Given passage:
__________
Just months after the 2009 Israeli invasion of the Gaza Strip, the newly installed Mauritanian government made a daring move.

The country had been one of only three Arab nations to recognise Israel, but President Mohamed Ould Abdel Aziz, who had taken power months earlier in a military coup and booted out the Israeli ambassador, shut his country’s embassy in Tel Aviv.

He then welcomed the foreign minister of Iran – Israel and the US’s arch-rival – to the capital, Nouakchott, in the first such visit since the early 1980s.

Adding insult to injury, Tehran agreed to finish a Nouakchott cancer hospital Israel had started building.

The foreign policy shift was popular among Mauritanians long wary of the country’s friendly relations with Israel and hopeful for a more independent foreign policy. And it ultimately cost the Nouakchott regime nothing. Despite warming to Iran, Mauritania soon began to receive US aid cut immediately after the coup: including millions of dollars in annual development aid.

“Mauritania’s foreign policy, especially under the current president, is pragmatic in the sense of wanting to have good diplomatic relations with all sides,” says Isselmou Ghaly, an instructor at the University of Nouakchott and a journalist.
__________
Data:
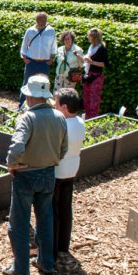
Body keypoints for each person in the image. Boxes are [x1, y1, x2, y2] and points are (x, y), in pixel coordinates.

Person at [3, 75, 68, 275]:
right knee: (45, 218)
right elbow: (64, 148)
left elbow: (17, 147)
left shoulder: (27, 118)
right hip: (49, 174)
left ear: (30, 96)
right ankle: (46, 262)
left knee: (19, 222)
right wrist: (51, 159)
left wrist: (12, 165)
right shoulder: (59, 117)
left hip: (26, 176)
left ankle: (21, 269)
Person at [53, 88, 85, 262]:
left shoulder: (62, 125)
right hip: (72, 170)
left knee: (53, 210)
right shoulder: (80, 122)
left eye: (56, 103)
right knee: (65, 208)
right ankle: (63, 245)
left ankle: (52, 248)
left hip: (58, 172)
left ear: (64, 107)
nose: (54, 106)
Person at [19, 12, 57, 107]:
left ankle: (43, 105)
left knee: (44, 84)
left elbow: (54, 46)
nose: (42, 22)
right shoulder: (30, 30)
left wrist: (51, 59)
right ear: (36, 20)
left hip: (44, 63)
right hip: (31, 62)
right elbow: (24, 46)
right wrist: (24, 58)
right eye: (40, 20)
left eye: (44, 20)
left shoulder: (51, 31)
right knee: (27, 83)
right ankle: (22, 105)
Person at [81, 27, 109, 119]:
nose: (88, 37)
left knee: (94, 100)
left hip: (96, 76)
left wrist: (91, 62)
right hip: (88, 75)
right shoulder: (91, 47)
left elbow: (104, 64)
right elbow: (87, 61)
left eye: (89, 36)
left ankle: (93, 119)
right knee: (86, 99)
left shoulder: (102, 48)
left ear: (95, 37)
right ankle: (88, 118)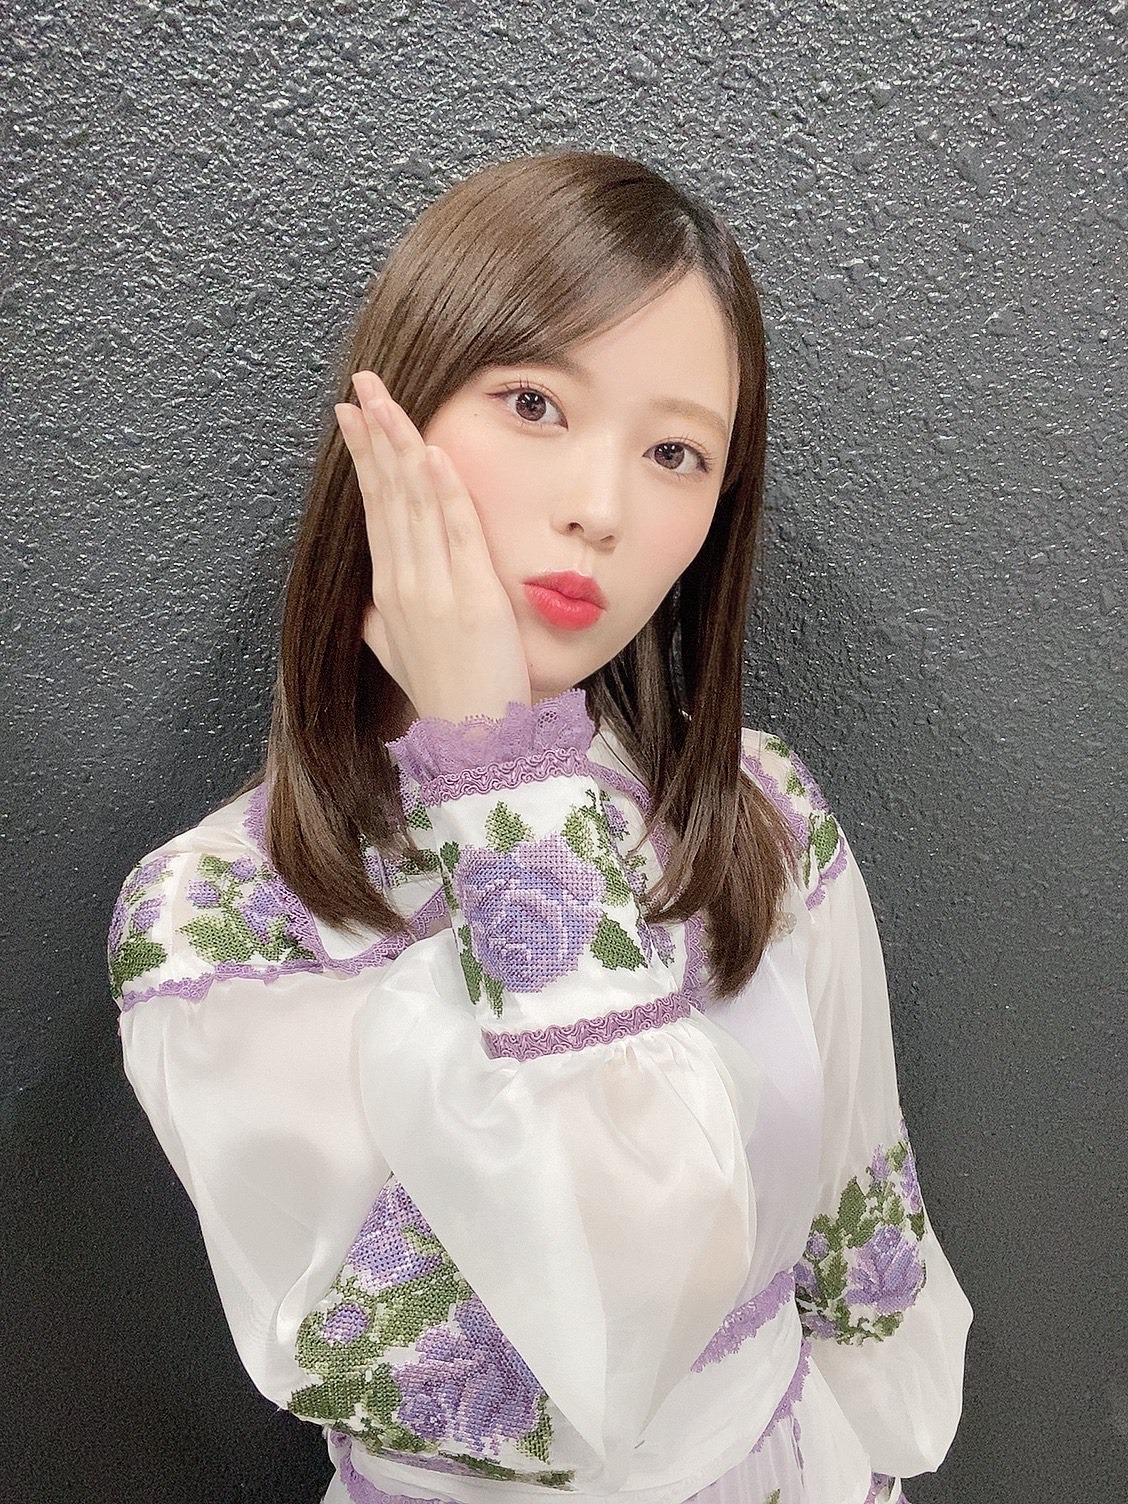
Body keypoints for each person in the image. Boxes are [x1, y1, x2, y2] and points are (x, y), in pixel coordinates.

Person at [108, 149, 972, 1504]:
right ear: (390, 413)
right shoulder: (219, 924)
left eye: (676, 453)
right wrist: (496, 774)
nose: (602, 509)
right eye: (533, 403)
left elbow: (857, 1233)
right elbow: (625, 1313)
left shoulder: (758, 815)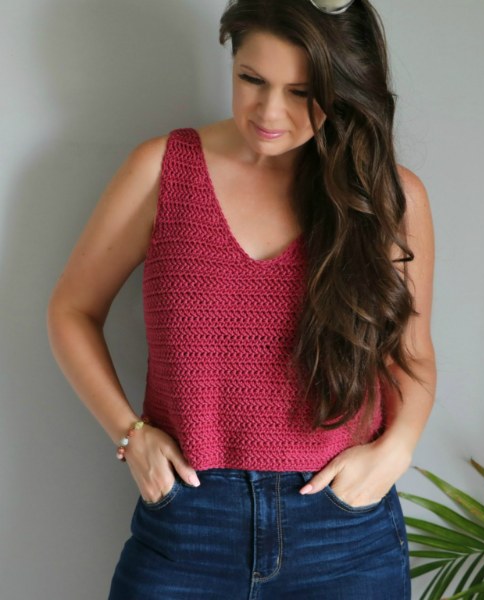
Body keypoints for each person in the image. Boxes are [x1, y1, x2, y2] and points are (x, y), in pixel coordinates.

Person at [46, 0, 436, 597]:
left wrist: (397, 450)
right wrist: (130, 434)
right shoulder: (162, 170)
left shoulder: (387, 197)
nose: (270, 111)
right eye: (251, 79)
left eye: (302, 92)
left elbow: (410, 355)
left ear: (345, 88)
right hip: (188, 524)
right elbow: (71, 310)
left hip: (343, 532)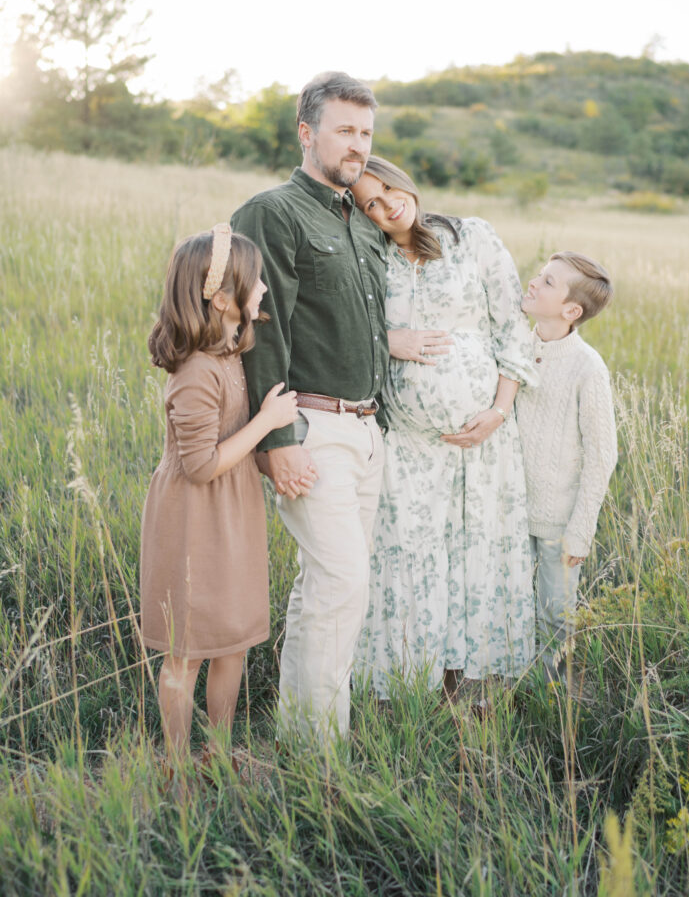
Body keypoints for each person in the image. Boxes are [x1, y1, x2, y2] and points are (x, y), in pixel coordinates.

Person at [230, 72, 387, 740]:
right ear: (306, 132)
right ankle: (324, 757)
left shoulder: (358, 218)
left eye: (366, 133)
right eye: (344, 130)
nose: (357, 145)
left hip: (367, 429)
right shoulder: (273, 213)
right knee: (342, 582)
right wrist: (279, 440)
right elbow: (263, 329)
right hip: (311, 426)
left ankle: (302, 736)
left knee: (329, 589)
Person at [350, 155, 538, 701]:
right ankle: (412, 680)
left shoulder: (472, 237)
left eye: (387, 189)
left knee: (479, 549)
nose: (388, 205)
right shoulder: (369, 255)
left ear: (402, 178)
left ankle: (473, 686)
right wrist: (389, 341)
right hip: (409, 443)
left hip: (485, 439)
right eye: (371, 204)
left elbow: (512, 327)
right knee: (412, 557)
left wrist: (499, 410)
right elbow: (347, 329)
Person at [140, 224, 298, 765]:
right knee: (186, 652)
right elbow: (202, 465)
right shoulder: (196, 371)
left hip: (234, 513)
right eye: (256, 283)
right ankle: (179, 764)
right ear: (224, 298)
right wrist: (268, 422)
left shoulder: (233, 355)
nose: (264, 292)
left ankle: (220, 751)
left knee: (234, 638)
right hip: (191, 518)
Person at [516, 251, 618, 681]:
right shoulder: (516, 346)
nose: (534, 282)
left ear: (571, 310)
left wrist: (581, 529)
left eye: (549, 282)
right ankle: (512, 684)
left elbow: (601, 454)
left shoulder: (586, 367)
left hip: (559, 520)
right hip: (509, 510)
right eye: (539, 274)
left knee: (556, 615)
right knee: (512, 605)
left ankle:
__________
Task 1:
In the passage on Mauritania's foreign policy, which country agreed to finish the cancer hospital in Nouakchott?
Task 2:
Please update the Mauritania passage from "Adding insult to" up to and including "annual development aid." by putting "medical center" in place of "cancer hospital", and write that stretch out again.

Expected output 1:
Iran agreed to finish the Nouakchott cancer hospital that Israel had started building.

Expected output 2:
Adding insult to injury, Tehran agreed to finish a Nouakchott medical center Israel had started building.

The foreign policy shift was popular among Mauritanians long wary of the country’s friendly relations with Israel and hopeful for a more independent foreign policy. And it ultimately cost the Nouakchott regime nothing. Despite warming to Iran, Mauritania soon began to receive US aid cut immediately after the coup: including millions of dollars in annual development aid.